The accuracy of subsequent device measurements depends on the accuracy and stability of the test equipment, the accuracy of the calibration standard model, and the calibration method used in conjunction with the error correction model.
This application note covers calibration standard definitions, calibration kit content, and its structure requirements for Keysight’s vector network analyzers. It also provides some examples of how to set up a new calibration kit and how to modify an existing calibration kit definition file.

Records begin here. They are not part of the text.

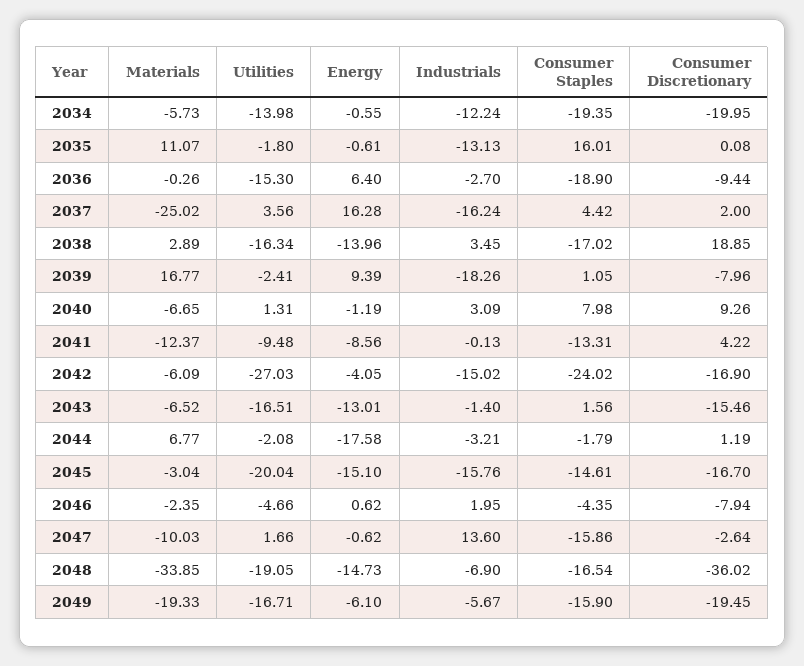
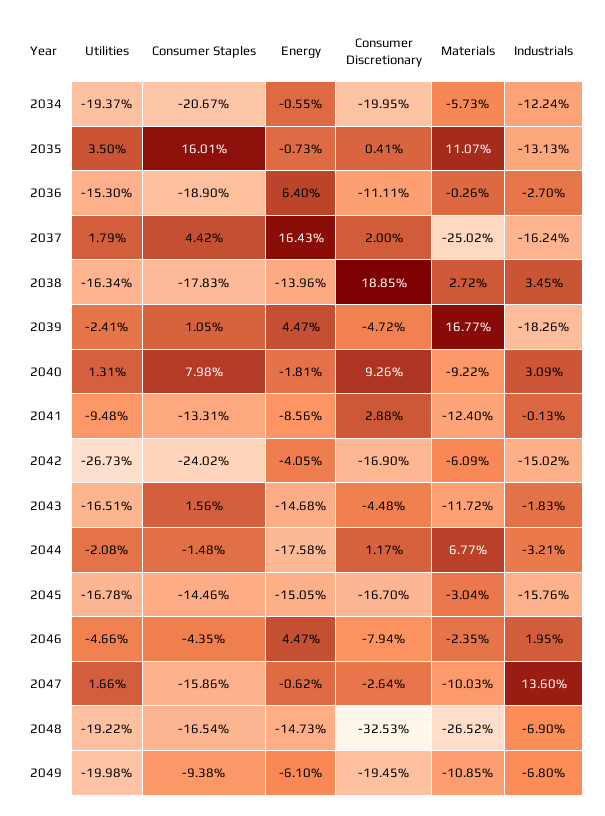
  {
    "Materials": {
      "2034": -5.73,
      "2035": 11.07,
      "2036": -0.26,
      "2037": -25.02,
-     "2038": 2.89,
+     "2038": 2.72,
      "2039": 16.77,
-     "2040": -6.65,
+     "2040": -9.22,
-     "2041": -12.37,
+     "2041": -12.4,
      "2042": -6.09,
-     "2043": -6.52,
+     "2043": -11.72,
      "2044": 6.77,
      "2045": -3.04,
      "2046": -2.35,
      "2047": -10.03,
-     "2048": -33.85,
+     "2048": -26.52,
-     "2049": -19.33
+     "2049": -10.85
    },
    "Utilities": {
-     "2034": -13.98,
+     "2034": -19.37,
-     "2035": -1.8,
+     "2035": 3.5,
      "2036": -15.3,
-     "2037": 3.56,
+     "2037": 1.79,
      "2038": -16.34,
      "2039": -2.41,
      "2040": 1.31,
      "2041": -9.48,
-     "2042": -27.03,
+     "2042": -26.73,
      "2043": -16.51,
      "2044": -2.08,
-     "2045": -20.04,
+     "2045": -16.78,
      "2046": -4.66,
      "2047": 1.66,
-     "2048": -19.05,
+     "2048": -19.22,
-     "2049": -16.71
+     "2049": -19.98
    },
    "Energy": {
      "2034": -0.55,
-     "2035": -0.61,
+     "2035": -0.73,
      "2036": 6.4,
-     "2037": 16.28,
+     "2037": 16.43,
      "2038": -13.96,
-     "2039": 9.39,
+     "2039": 4.47,
-     "2040": -1.19,
+     "2040": -1.81,
      "2041": -8.56,
      "2042": -4.05,
-     "2043": -13.01,
+     "2043": -14.68,
      "2044": -17.58,
-     "2045": -15.1,
+     "2045": -15.05,
-     "2046": 0.62,
+     "2046": 4.47,
      "2047": -0.62,
      "2048": -14.73,
      "2049": -6.1
    },
    "Industrials": {
      "2034": -12.24,
      "2035": -13.13,
      "2036": -2.7,
      "2037": -16.24,
      "2038": 3.45,
      "2039": -18.26,
      "2040": 3.09,
      "2041": -0.13,
      "2042": -15.02,
-     "2043": -1.4,
+     "2043": -1.83,
      "2044": -3.21,
      "2045": -15.76,
      "2046": 1.95,
      "2047": 13.6,
      "2048": -6.9,
-     "2049": -5.67
+     "2049": -6.8
    },
    "Consumer Staples": {
-     "2034": -19.35,
+     "2034": -20.67,
      "2035": 16.01,
      "2036": -18.9,
      "2037": 4.42,
-     "2038": -17.02,
+     "2038": -17.83,
      "2039": 1.05,
      "2040": 7.98,
      "2041": -13.31,
      "2042": -24.02,
      "2043": 1.56,
-     "2044": -1.79,
+     "2044": -1.48,
-     "2045": -14.61,
+     "2045": -14.46,
      "2046": -4.35,
      "2047": -15.86,
      "2048": -16.54,
-     "2049": -15.9
+     "2049": -9.38
    },
    "Consumer Discretionary": {
      "2034": -19.95,
-     "2035": 0.08,
+     "2035": 0.41,
-     "2036": -9.44,
+     "2036": -11.11,
      "2037": 2,
      "2038": 18.85,
-     "2039": -7.96,
+     "2039": -4.72,
      "2040": 9.26,
-     "2041": 4.22,
+     "2041": 2.88,
      "2042": -16.9,
-     "2043": -15.46,
+     "2043": -4.48,
-     "2044": 1.19,
+     "2044": 1.17,
      "2045": -16.7,
      "2046": -7.94,
      "2047": -2.64,
-     "2048": -36.02,
+     "2048": -32.53,
      "2049": -19.45
    }
  }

A mechanical calibration kit consists of a set of physical devices called standards, as shown in Figure 1. Each standard has a precisely known magnitude and phase response as a function of frequency. In order for the VNA to use the standards of a calibration kit, each standard must be “assigned” or organized into standard classes which correspond to the calibration method used by the VNA.
Keysight currently supplies mechanical calibration kits with 1.0-mm, 1.85-mm, 2.4-mm, 3.5-mm, 7-mm, and Type-N 50 ohm, Type-N 75 ohm, Type-FD 75 ohm, and 7-16 coaxial connectors. Rectangular waveguide calibration kits include X, P, K, R, Q, U, V, and W bands.

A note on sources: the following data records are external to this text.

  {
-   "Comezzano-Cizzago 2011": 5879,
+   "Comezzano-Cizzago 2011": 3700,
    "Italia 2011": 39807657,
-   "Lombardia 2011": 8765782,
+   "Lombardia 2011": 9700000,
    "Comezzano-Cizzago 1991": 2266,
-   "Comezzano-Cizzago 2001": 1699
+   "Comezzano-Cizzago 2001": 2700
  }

Calibration for microstrip and other non-coaxial media is described in Product Note 8510-8A: Keysight Network Analysis Applying the 8510 TRL Calibration for Non-Coaxial Measurements, literature number 5091-3645E. A calibration kit may support many calibration methods.
In addition to calibration standard definitions and standard class assignments, calibration kits also provide definitions of connectors. Keysight’s PNA network analyzer family uses the connector definition to define connector:
- Frequency range
- Gender (male, female, no gender)
- Media (coax, waveguide, etc)
- Cutoff frequency (waveguide
- Height/width ratio (waveguide)
A calibration kit may be defined with multiple connectors. Each 1-port calibration standard must be associated with a defined connector. Two-port standards, such as thrus and adapters, may be associated with two different defined connectors.
Calibration standards definition
The S-parameters of VNA calibration standards must be defined sufficiently and accurately to satisfy the requirements of the calibration methods for which they will be used. Calibration standards may be defined in various ways. Keysight’s VNAs support two types of calibration standard definitions: calibration coefficient model and data-based model.
Calibration coefficient model
The majority of VNAs define calibration standards by using a transmission line model for 2-port standards and a terminated transmission line model for 1-port standards.
The transmission line and termination may be represented by a signal flow graph as illustrated in Figure 4.
Transmission line characteristic impedance and propagation constants can be derived from the line’s physical properties , .
Keysight’s VNA uses offset delay, offset loss and offset Z0 instead of ZC, and γl to model the transmission line.
With these “offset” definitions, the VNA can compute the transmission line’s characteristic impedance and, propagation phase and loss constants of the calibration standard without defining the dielectric constant of the calibration standard’s transmission medium which may be different from that of the device under test. This assumes that the offset loss and offset delay values were derived using the same dielectric constant.